The problem with promised lands is that they don't hold up too well to reality. It can be like Bert's chalk paintings when it rains in Mary Poppins. They tend to dissolve into globs of dreams and empty pavements. Still, being publicly humiliated is like never getting to jump into the painting in the first place. I'm not expecting this first book to be a block buster, but I think the series as a whole could do well, because the more I get into the story, the more it is exploring questions that we face in sterile modernity, namely what we sacrificed for this world of ours with its fading patriarchal religions and materialist vacuity.
I believe that this Homo Erectus that we went on to rename Sapiens ("wise" - don't make me laugh!) should have been named Homo Religiosus in the first place, and then we wouldn't have got everything so wrong. The "erectus" element has played much too big a role in how things have played out for our species. Time to turn the kaleidoscope and let the patterns re-emerge in a more satisfying order for this homo religiosus, this Femina Religiosa (that's what we lost, way back when the kaleidoscope got stuck on the erectus thing.)
There's a great song by Capercaille called "Waiting for the Wheel to turn," which is actually about Scottish nationalist hopes, but the wheel is a good metaphor for any paradigm that needs changing. Homo Erectus effectively threw out the wheel with the bathwater, and it's time for it turn again.
Check it out!
http://youtu.be/-K0tQRYv8tw

Friday, April 4, 2014

All Quiet On The Western Front

April 4th, 2014




..After the buzz and spectacle of the book launch, my world has turned very quiet. I suppose it is the nature of the beast at this point; I was just talking to another recently published author who was experiencing this same lull. And yet it isn't something I had anticipated. So much of this publishing experience has been that way. The book launch was like the publisher throwing me into a pool, where I made a big splash and people noticed, and now I am under the water waiting to see if I will come up again.  But it is quiet down here. I ought to like it, and I think I do. This is my domain, the stillness that is the creative touchstone, the thing you keep going back to when you start a new piece of work. I know Stephen King plays raucous rock and roll while he works, but I suspect that it is just a circuitous route to the still centre.
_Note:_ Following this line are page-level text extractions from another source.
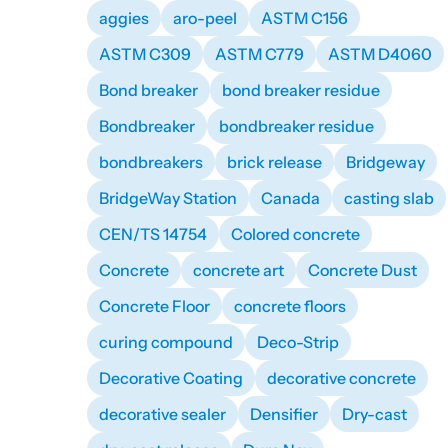
aggies
aro-peel
ASTM C156
ASTM C309
ASTM C779
ASTM D4060
Bond breaker
bond breaker residue
Bondbreaker
bondbreaker residue
bondbreakers
brick release
Bridgeway
BridgeWay Station
Canada
casting slab
CEN/TS 14754
Colored concrete
Concrete
concrete art
Concrete Dust
Concrete Floor
concrete floors
curing compound
Deco-Strip
Decorative Coating
decorative concrete
decorative sealer
Densifier
Dry-cast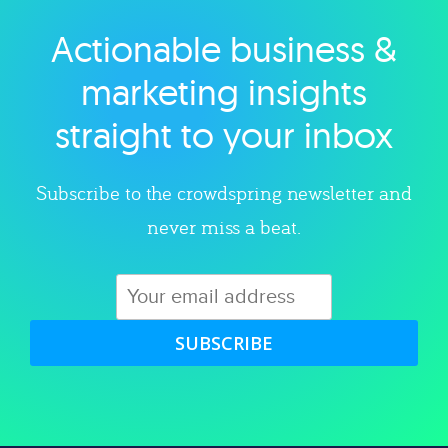
Actionable business &
Explore category
marketing insights
straight to your inbox
Subscribe to the crowdspring newsletter and
never miss a beat.
SUBSCRIBE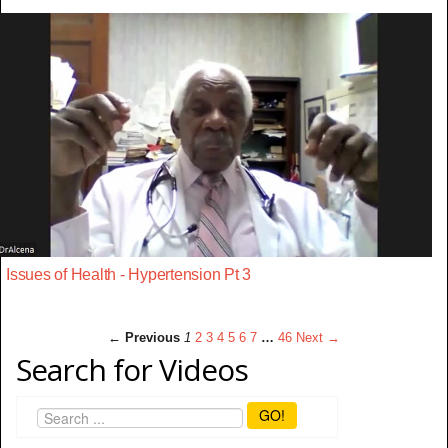
Issues of Health - Hypertension Pt 3
← Previous
1
2
3
4
5
6
7
…
46
Next →
Search for Videos
GO!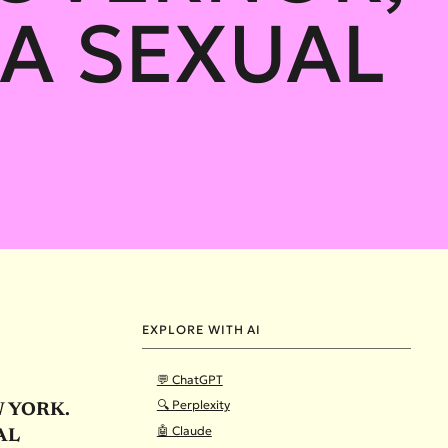
A SEXUAL
EXPLORE WITH AI
💬 ChatGPT
🔍 Perplexity
W YORK.
🤖 Claude
AL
Most writers like to shut out the world, so they can hear nothing and then hear everything. I am giving a talk about this in Boston next month - about how the writer or any artist needs to be a good listener, how the creative process is about tapping into the still collective and not a teasing out of images from our own stock.
I really miss writing. My creative space has been too noisy for too long. But it is a self-imposed exile. I've been up front of the shop listening to the cha-ching cha-ching, worrying about numbers and abandoning what I do best, which is listening to nothing.
To compensate I am filling my head with thoughts that split open my horizons in another way. I am reading Anthony Peake's book "The Infinite Mindfield," and Bernard Haisch's book "The God Theory." I think it is very difficult for a creative person to be a no-God ("God" in the broadest understanding) materialist believing that nothing exists outside the mechanical workings of the mind-machine, that consciousness is simply an epiphenomenon of evolution.  Because the creative process is a shamanistic ritual, isn't it? You're already in no-man's land when you put paint to a canvas or ink to paper (or finger to keypad.) You've gone beyond the material and you'd have to believe in materialism to a religious degree to think of what you are about as the mere workings of mechanical parts. The creative act is already drowning out the noise of turning cogs and is instead whispering to the ghost in the machine.
                                              Robert Price

But only like this picture if the ghost is a bearded lady. We don't need any more men in the works. The ghost in the machine is definitely feminine. Right, Dan Brown?